Sadaka Slimania Cooperative is a cooperative whose members genuinely impressed me. Interaction with and appealing to the people around you during a workshop is an inspiring exercise as a trainer who is still learning from every workshop. The workshop gives a deep understanding, whether to participants or trainers, to think about one’s next step, tomorrow, and future. Briefly, one’s vision!
Bouchakour is a quiet village with green areas surrounded by sizable farms of lemon. With the quietness of nature and trees, you feel the breath of people’s souls–people who are restricted by the beliefs they live with–and beliefs they cannot change or even think to change.
The last word of change during the workshop became a symbol for women to strive as much as possible to achieve their dreams. The women understood the real meaning of change: to start from yourself first, to ask yourself what it is you need and want, how far you are from achieving this dream, and why you might be so far away from realizing these goals.
Every single day, I discovered new souls around me, new smiling faces, and this positive energy seemed to move magically from one participant to another. I asked the women: “What happened to you?”
The majority of them answered me: “We kept all the bad things and all the good things in our hearts. We hurt ourselves because we had no way to express what we feel. We were taught to think only about others, never ourselves, so we felt ashamed to express our feelings no matter how small or significant. NOW we are looking for ourselves in every exercise we do, in every word we hear, and in every affirmation we say. It is our time to wake up!’
Their words impressed me. At the same time, it made me doubt whether they were sure of what exactly they were saying and whether there would be any implementation, any follow-up, of their affirmations– especially in relation to some specific areas.
A hug is the biggest sign of gratitude while delivering participants’ certifications.
“Body” was one of the areas we discussed in which all the women participated. Twenty-one women stood up and started working on their affirmations in front of one another. Twenty-one women affirmed to take care of their bodies that day.

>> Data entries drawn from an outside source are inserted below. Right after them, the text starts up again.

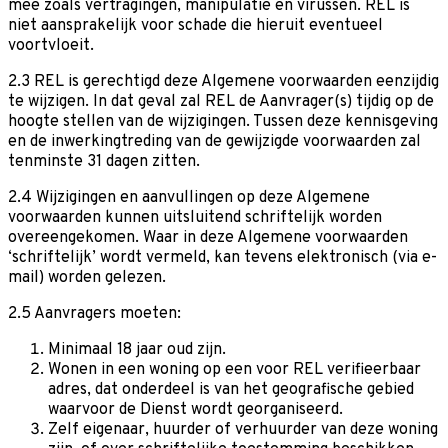
mee zoals vertragingen, manipulatie en virussen. REL is
niet aansprakelijk voor schade die hieruit eventueel
voortvloeit.
2.3 REL is gerechtigd deze Algemene voorwaarden eenzijdig
te wijzigen. In dat geval zal REL de Aanvrager(s) tijdig op de
hoogte stellen van de wijzigingen. Tussen deze kennisgeving
en de inwerkingtreding van de gewijzigde voorwaarden zal
tenminste 31 dagen zitten.
2.4 Wijzigingen en aanvullingen op deze Algemene
voorwaarden kunnen uitsluitend schriftelijk worden
overeengekomen. Waar in deze Algemene voorwaarden
‘schriftelijk’ wordt vermeld, kan tevens elektronisch (via e-
mail) worden gelezen.
2.5 Aanvragers moeten:
Minimaal 18 jaar oud zijn.
Wonen in een woning op een voor REL verifieerbaar
adres, dat onderdeel is van het geografische gebied
waarvoor de Dienst wordt georganiseerd.
Zelf eigenaar, huurder of verhuurder van deze woning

Naziham, one of the participants, had exhausted her body in the past with the heavy daily activities at her farm. After a long conversation during the Body lecture, she stood up and went forward, taking the four steps which helped her to embrace an affirmation for her body. Finally, she became convinced–and convincing: “I am Naziha, and I have 2 hours per day to relax, rest, and take care of my body.”
Rahma, another participant, shared her affirmation with us: “The body is a trust from God, and it is my duty to preserve it and not overburden it. So, I am Rahma. I care for my body. I take care of this gift.”
All the women who participated in the workshop found “growing edges” in themselves. They discovered a major common burden in blaming solely themselves when things go awry. They admitted that nothing could be more important than themselves and that everything in life is easy if they look at it from their own logic–and from their core beliefs that embody the strengths that help them to transform.
The entirety of the four days were a beautiful journey for all of us. We needed something that would give us a healthy dose of faith and patience. Under these unique circumstances in which we continue to live through the COVID-19 pandemic, it was a good time to test our inner soil and water our seeds, whether they represent love, hope or forgiveness, and to simultaneously neglect our weeds.
The workshop is over now, but its end has brought a new beginning for each of us to move forward beyond empowerment. Now, it’s time for implementation and application in our daily lives.
Ibtissam Niri is an Empowerment Trainer of the High Atlas Foundation in Morocco.